How do I practice mounted shooting at home between competitions?

Consistent practice between competitions is what separates mounted shooting competitors who develop steadily from those who plateau at an early level, and the most productive home practice programs address both the shooting component and the horsemanship component rather than focusing exclusively on one. A rider who practices shooting on the ground but does not school the horse on course patterns will develop accurate shooting but slow, inefficient course times. A rider who schools the horse on patterns but does not practice shooting will develop fast course times but miss too many balloons to be competitive. Shooting practice at home can happen without a horse through dry-fire drills and live-fire sessions at a shooting range. Dry-fire practice — working the draw, point, and trigger pull repeatedly without ammunition — builds the mechanical muscle memory that accurate shooting at speed requires. This practice can happen daily without significant cost or space requirements and produces measurable improvement in the consistency and speed of the shooting mechanics over time. Pattern work with the horse at home should use standard course patterns set with balloons or substitute targets. Balloons on stakes are inexpensive and widely available, and practicing the pattern at various speeds — focusing on clean lines, efficient turns, and the correct sequence of targets — develops the horsemanship skills that competitive times require. Timing practice runs allows objective assessment of whether the course work is improving.
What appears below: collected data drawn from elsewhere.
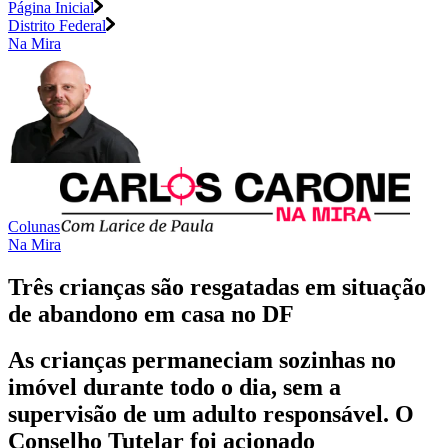
Página Inicial
Distrito Federal
Na Mira
Colunas
Na Mira
Três crianças são resgatadas em situação
de abandono em casa no DF
As crianças permaneciam sozinhas no
imóvel durante todo o dia, sem a
supervisão de um adulto responsável. O
Conselho Tutelar foi acionado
Combining shooting and horse work at home is the final practice component — riding the pattern and shooting at each balloon position in sequence, simulating a competitive run. This combined practice should happen only when both the shooting and the horsemanship components are individually confirmed, and it should be conducted with full attention to the safety protocols that mounted shooting requires at all times. Safe handling is not a competition-only standard; it is the standard that applies to every moment that firearms and horses are in proximity to each other.